Cairo, Egypt — “There is no conflict between Islam and science,” Zaghloul El-Naggar declares as we sit in the parlor of his villa in Maadi, an affluent suburb of Cairo. “Science is inquisition. It’s running after the unknown. Islam encourages seeking knowledge. It’s considered an act of worship.”
What people call the scientific method, he explains, is really the Islamic method: “All the wealth of knowledge in the world has actually emanated from Muslim civilization. The Prophet Muhammad said to seek knowledge from the cradle to the grave. The very first verse came down: ‘Read.’ You are required to try to know something about your creator through meditation, through analysis, experimentation, and observation.”
Author, newspaper columnist, and television personality El-Naggar is also a geologist whom many Egyptians, including a number of his fellow scientists, regard as a leading figure in their community. An expert in the somewhat exotic topic of biostratification — the layering of Earth’s crust caused by living organisms — El-Naggar is a member of the Geological Society of London and publishes papers that circulate internationally.

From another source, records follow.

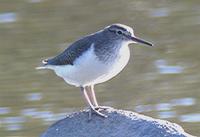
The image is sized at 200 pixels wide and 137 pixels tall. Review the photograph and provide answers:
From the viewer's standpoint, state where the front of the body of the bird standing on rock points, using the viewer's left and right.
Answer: facing to the right of the viewer

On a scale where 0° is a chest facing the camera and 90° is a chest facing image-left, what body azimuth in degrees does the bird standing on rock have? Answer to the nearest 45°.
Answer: approximately 270°
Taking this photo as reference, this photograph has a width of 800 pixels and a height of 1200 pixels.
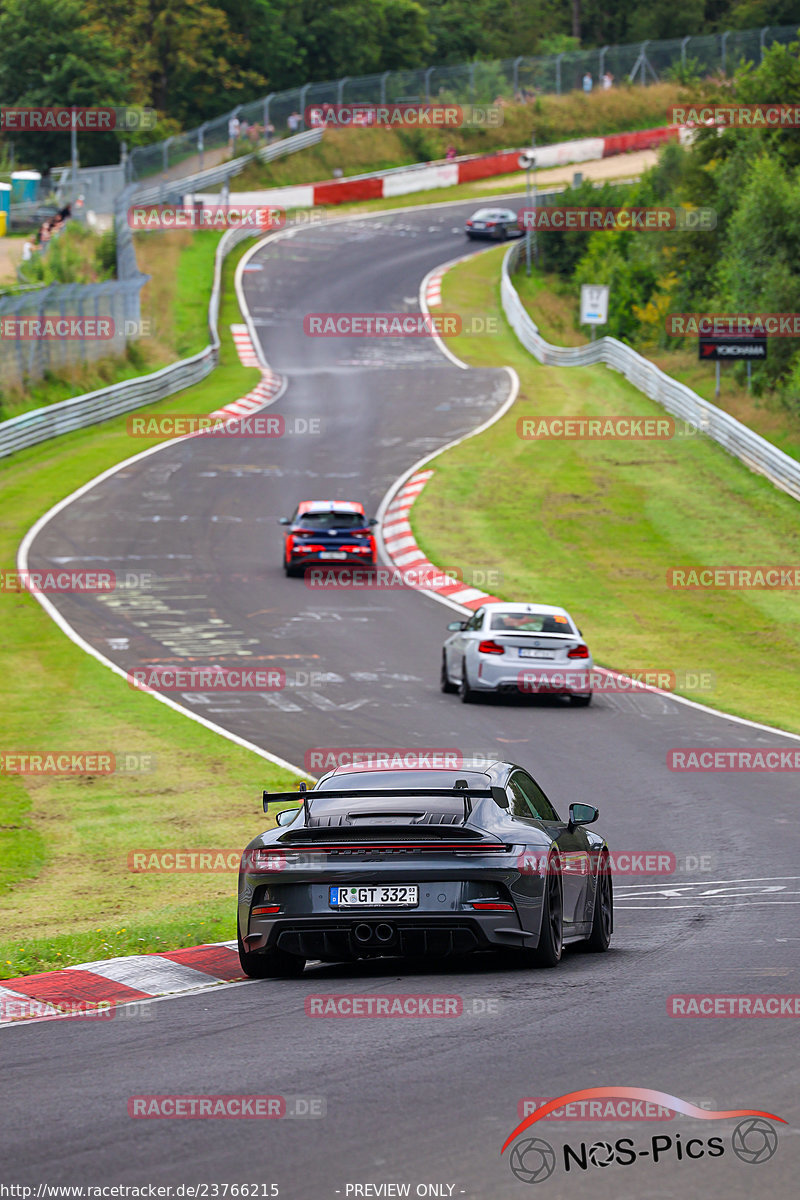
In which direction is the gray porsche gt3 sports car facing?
away from the camera

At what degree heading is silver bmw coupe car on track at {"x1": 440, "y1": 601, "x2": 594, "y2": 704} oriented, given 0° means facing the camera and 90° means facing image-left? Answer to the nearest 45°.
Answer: approximately 180°

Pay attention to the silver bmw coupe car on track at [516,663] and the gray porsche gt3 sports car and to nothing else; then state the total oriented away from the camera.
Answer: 2

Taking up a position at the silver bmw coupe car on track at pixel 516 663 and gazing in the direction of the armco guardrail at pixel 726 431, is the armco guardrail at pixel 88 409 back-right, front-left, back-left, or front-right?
front-left

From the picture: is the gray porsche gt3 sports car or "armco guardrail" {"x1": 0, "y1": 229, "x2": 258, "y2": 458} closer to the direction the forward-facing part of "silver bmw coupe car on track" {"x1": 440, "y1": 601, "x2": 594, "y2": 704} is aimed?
the armco guardrail

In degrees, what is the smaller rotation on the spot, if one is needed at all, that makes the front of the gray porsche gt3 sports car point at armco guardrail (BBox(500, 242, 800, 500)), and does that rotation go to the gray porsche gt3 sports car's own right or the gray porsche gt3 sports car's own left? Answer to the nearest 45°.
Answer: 0° — it already faces it

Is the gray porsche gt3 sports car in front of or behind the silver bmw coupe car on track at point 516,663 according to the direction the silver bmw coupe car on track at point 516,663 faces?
behind

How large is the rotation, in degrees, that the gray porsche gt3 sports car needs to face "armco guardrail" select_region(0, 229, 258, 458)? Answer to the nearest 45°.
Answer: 0° — it already faces it

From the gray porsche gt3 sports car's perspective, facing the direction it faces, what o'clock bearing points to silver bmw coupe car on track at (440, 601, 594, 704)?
The silver bmw coupe car on track is roughly at 12 o'clock from the gray porsche gt3 sports car.

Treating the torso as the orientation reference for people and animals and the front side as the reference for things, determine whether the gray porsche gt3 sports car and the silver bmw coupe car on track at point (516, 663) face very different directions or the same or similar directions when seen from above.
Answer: same or similar directions

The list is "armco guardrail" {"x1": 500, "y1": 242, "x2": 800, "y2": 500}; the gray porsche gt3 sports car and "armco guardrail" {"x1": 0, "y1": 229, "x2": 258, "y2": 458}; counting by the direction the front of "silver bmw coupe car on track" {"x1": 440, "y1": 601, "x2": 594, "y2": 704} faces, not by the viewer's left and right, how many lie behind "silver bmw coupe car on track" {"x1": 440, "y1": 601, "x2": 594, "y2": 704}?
1

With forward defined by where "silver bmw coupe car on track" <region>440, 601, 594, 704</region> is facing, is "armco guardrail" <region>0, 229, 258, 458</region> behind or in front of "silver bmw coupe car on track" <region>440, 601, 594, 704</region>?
in front
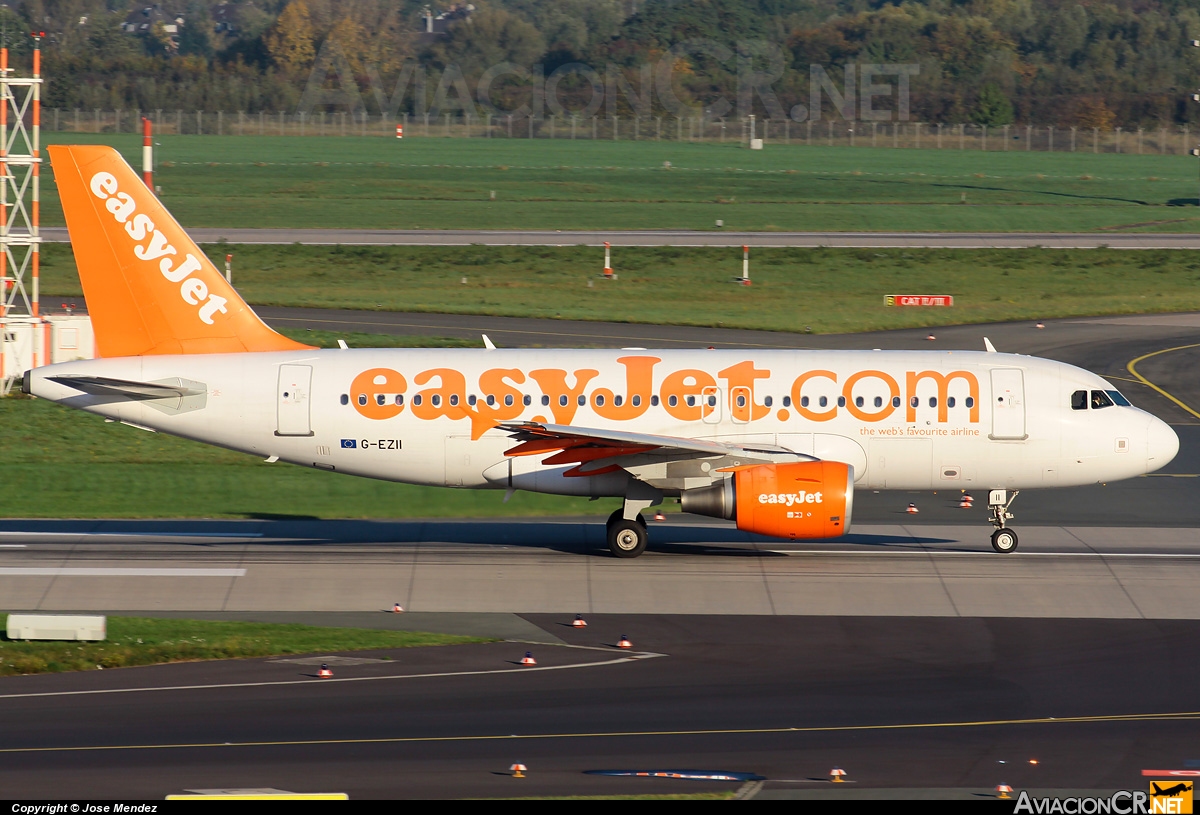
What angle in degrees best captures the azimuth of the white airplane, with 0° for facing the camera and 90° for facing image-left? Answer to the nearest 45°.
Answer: approximately 270°

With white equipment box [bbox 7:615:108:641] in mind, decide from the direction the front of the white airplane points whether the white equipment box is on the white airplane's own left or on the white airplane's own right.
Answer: on the white airplane's own right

But he is also an Islamic fundamentalist, a scientist who views the universe through the lens of the Koran.
Religion is a powerful force throughout the Arab world — but perhaps nowhere more so than here. The common explanation is that the Egyptian people, rich and poor alike, turned to God after everything else failed: the mess of the government’s socialist experiment in the 1960s; the downfall of Gamal Abdel Nasser’s Arab nationalism; the military debacle of the 1967 war with Israel; poverty; inept government — the list goes on.

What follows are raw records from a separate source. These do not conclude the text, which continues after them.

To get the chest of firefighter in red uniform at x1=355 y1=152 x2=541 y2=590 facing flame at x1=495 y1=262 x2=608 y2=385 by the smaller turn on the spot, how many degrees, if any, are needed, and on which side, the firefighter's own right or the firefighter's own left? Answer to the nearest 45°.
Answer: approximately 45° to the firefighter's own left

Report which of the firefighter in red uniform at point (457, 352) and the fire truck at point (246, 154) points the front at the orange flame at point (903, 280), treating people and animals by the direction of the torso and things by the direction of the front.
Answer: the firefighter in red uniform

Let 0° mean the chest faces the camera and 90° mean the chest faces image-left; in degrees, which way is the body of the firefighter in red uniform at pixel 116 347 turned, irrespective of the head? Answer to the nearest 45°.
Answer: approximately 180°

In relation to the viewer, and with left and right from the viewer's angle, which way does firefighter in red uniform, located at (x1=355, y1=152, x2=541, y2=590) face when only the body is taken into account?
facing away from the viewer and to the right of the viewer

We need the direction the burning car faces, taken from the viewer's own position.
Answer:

I witness firsthand the overlapping strands of history as I navigate the chaos of Cairo, a city crammed with 20 million people, a quarter of Egypt’s population. In residential neighborhoods, beautiful old buildings crumble, and the people who live in them pile debris onto rooftops because there is no public service to take it away. Downtown, luxury hotels intermingle with casinos, minarets, and even a Pizza Hut. The American University in Cairo is a short distance from Tahrir Square, a wide traffic circle where bruised old vehicles brush pedestrians who make the perilous crossing. At all hours men smoke water pipes in city cafés; any woman in one of these qawas would almost certainly be a foreigner. Most Egyptian women wear a veil, and at the five designated times a day when the muezzins call, commanding the Muslims to pray, the men come, filling the city’s mosques.